In deze zaak heeft verzoekster, vertegenwoordigd door mr. drs. S.J. Brunia, op 3 oktober 2013 een verzoek tot herziening ingediend van een eerdere uitspraak van de Centrale Raad van Beroep van 2 mei 2013 (ECLI:NL:CRVB:2013:BZ9443). Het verzoek is gedaan op basis van de stelling dat de Raad in de eerdere uitspraak ten onrechte voorbij is gegaan aan diverse nalatigheden van het college van burgemeester en wethouders van Rotterdam, waarmee in strijd zou zijn gehandeld met het gelijkheidsbeginsel en verschillende artikelen van het Europees Verdrag tot bescherming van de rechten van de mens.
Het college heeft een verweerschrift ingediend, maar heeft zich niet laten vertegenwoordigen tijdens de zitting op 13 mei 2015. Tijdens deze zitting heeft verzoekster haar verzoek nader toegelicht, bijgestaan door haar zoon en haar advocaat.
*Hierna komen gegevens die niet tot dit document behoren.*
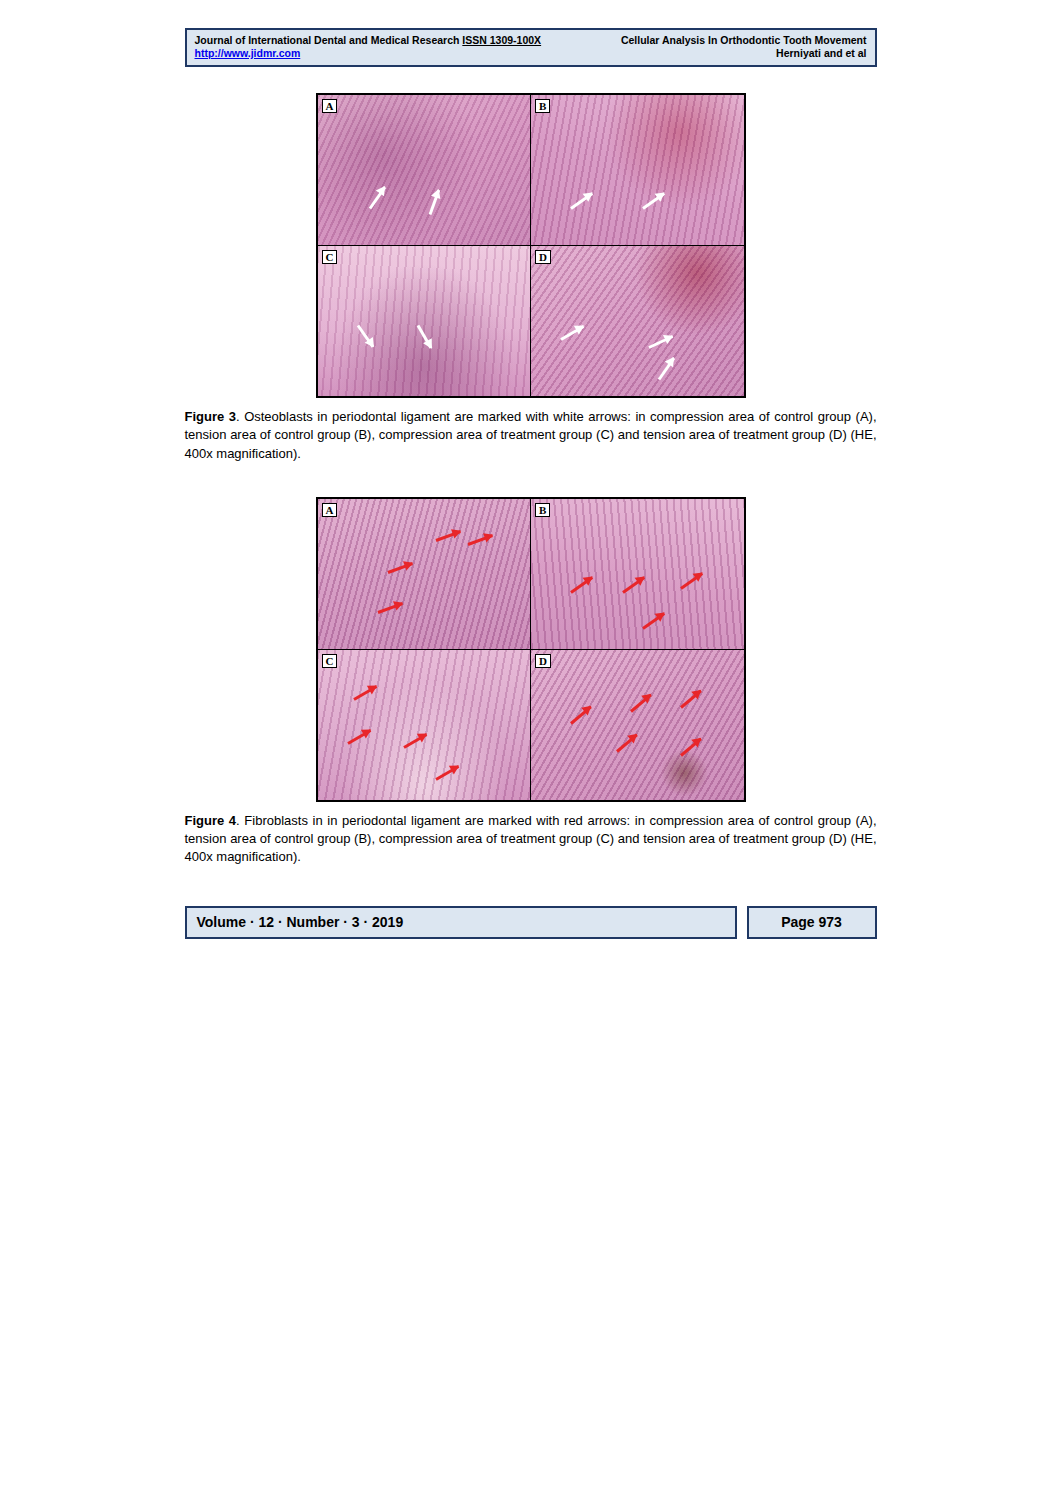| Journal of International Dental and Medical Research ISSN 1309-100X | Cellular Analysis In Orthodontic Tooth Movement |
| http://www.jidmr.com | Herniyati and et al |
| A | B |
| C | D |
Figure 3. Osteoblasts in periodontal ligament are marked with white arrows: in compression area of control group (A), tension area of control group (B), compression area of treatment group (C) and tension area of treatment group (D) (HE, 400x magnification).
| A | B |
| C | D |
Figure 4. Fibroblasts in in periodontal ligament are marked with red arrows: in compression area of control group (A), tension area of control group (B), compression area of treatment group (C) and tension area of treatment group (D) (HE, 400x magnification).
Volume · 12 · Number · 3 · 2019
Page 973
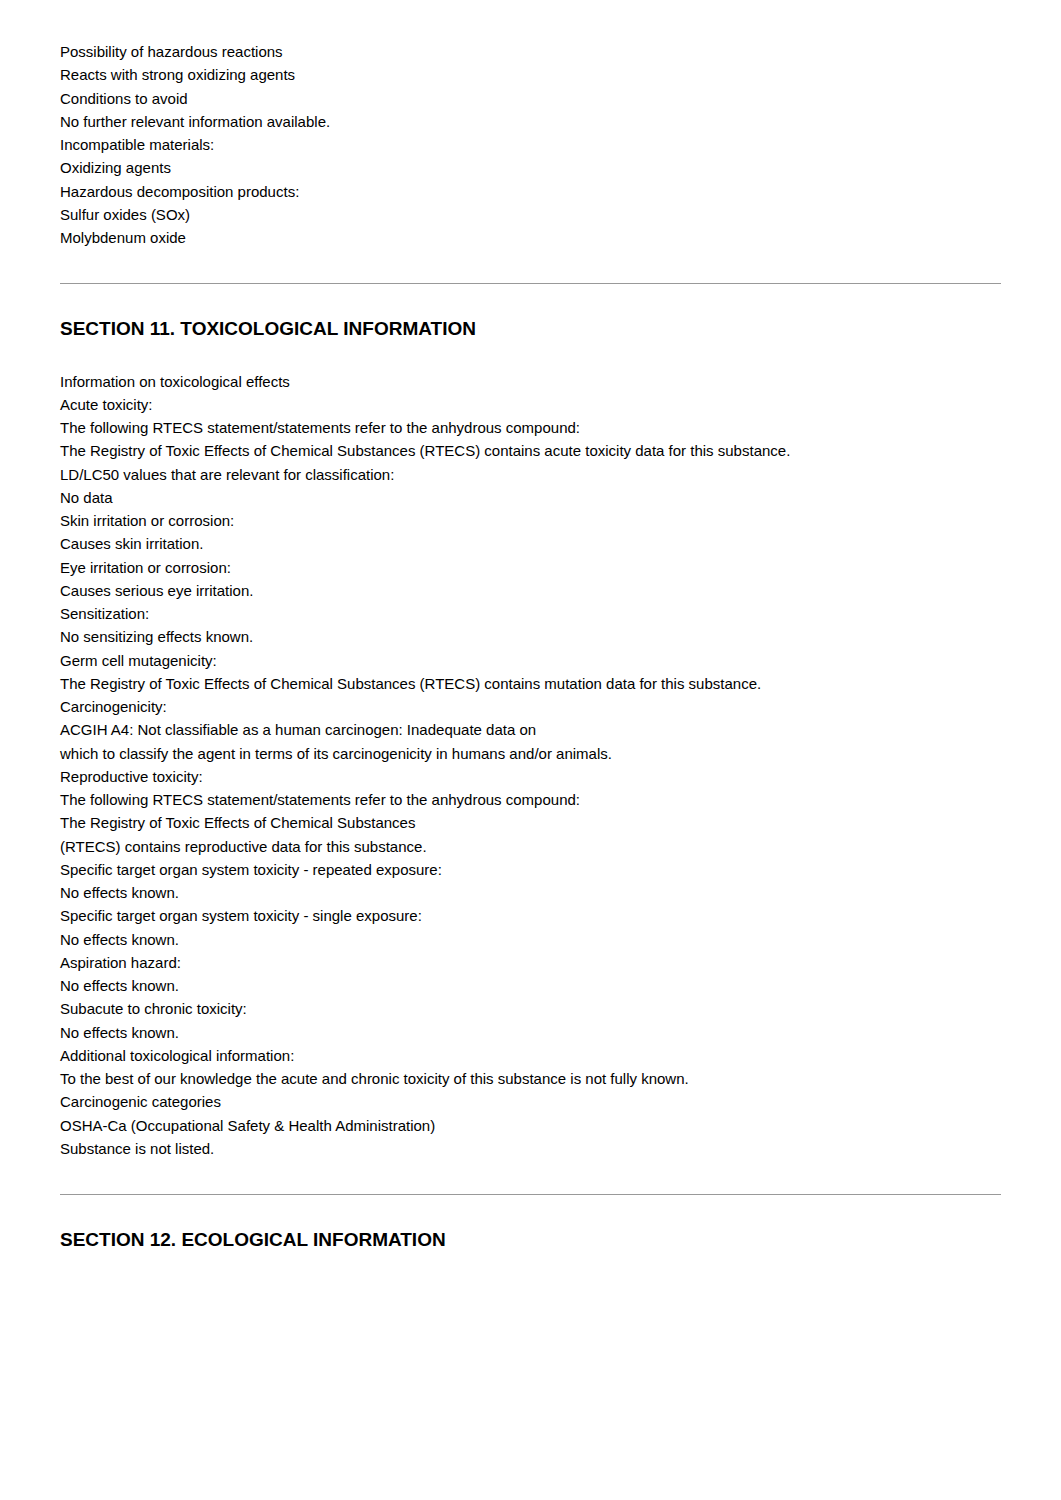Possibility of hazardous reactions
Reacts with strong oxidizing agents
Conditions to avoid
No further relevant information available.
Incompatible materials:
Oxidizing agents
Hazardous decomposition products:
Sulfur oxides (SOx)
Molybdenum oxide
SECTION 11. TOXICOLOGICAL INFORMATION
Information on toxicological effects
Acute toxicity:
The following RTECS statement/statements refer to the anhydrous compound:
The Registry of Toxic Effects of Chemical Substances (RTECS) contains acute toxicity data for this substance.
LD/LC50 values that are relevant for classification:
No data
Skin irritation or corrosion:
Causes skin irritation.
Eye irritation or corrosion:
Causes serious eye irritation.
Sensitization:
No sensitizing effects known.
Germ cell mutagenicity:
The Registry of Toxic Effects of Chemical Substances (RTECS) contains mutation data for this substance.
Carcinogenicity:
ACGIH A4: Not classifiable as a human carcinogen: Inadequate data on
which to classify the agent in terms of its carcinogenicity in humans and/or animals.
Reproductive toxicity:
The following RTECS statement/statements refer to the anhydrous compound:
The Registry of Toxic Effects of Chemical Substances
(RTECS) contains reproductive data for this substance.
Specific target organ system toxicity - repeated exposure:
No effects known.
Specific target organ system toxicity - single exposure:
No effects known.
Aspiration hazard:
No effects known.
Subacute to chronic toxicity:
No effects known.
Additional toxicological information:
To the best of our knowledge the acute and chronic toxicity of this substance is not fully known.
Carcinogenic categories
OSHA-Ca (Occupational Safety & Health Administration)
Substance is not listed.
SECTION 12. ECOLOGICAL INFORMATION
De Raad heeft overwogen dat, volgens artikel 8:119 van de Algemene wet bestuursrecht, een onherroepelijke uitspraak alleen kan worden herzien op basis van nieuwe feiten of omstandigheden die vóór de uitspraak niet bekend waren en die, indien ze eerder bekend waren geweest, tot een andere uitspraak zouden hebben geleid.
De Raad heeft geconcludeerd dat verzoekster geen nieuwe feiten of omstandigheden heeft aangedragen die aan de voorwaarden voor herziening voldoen. De enkele onvrede van verzoekster over de eerdere uitspraak biedt geen grond voor herziening. De Raad heeft daarom het verzoek om herziening afgewezen en er is geen aanleiding voor een proceskostenveroordeling. De uitspraak is gedaan door de meervoudige kamer van de Centrale Raad van Beroep op 25 juni 2015.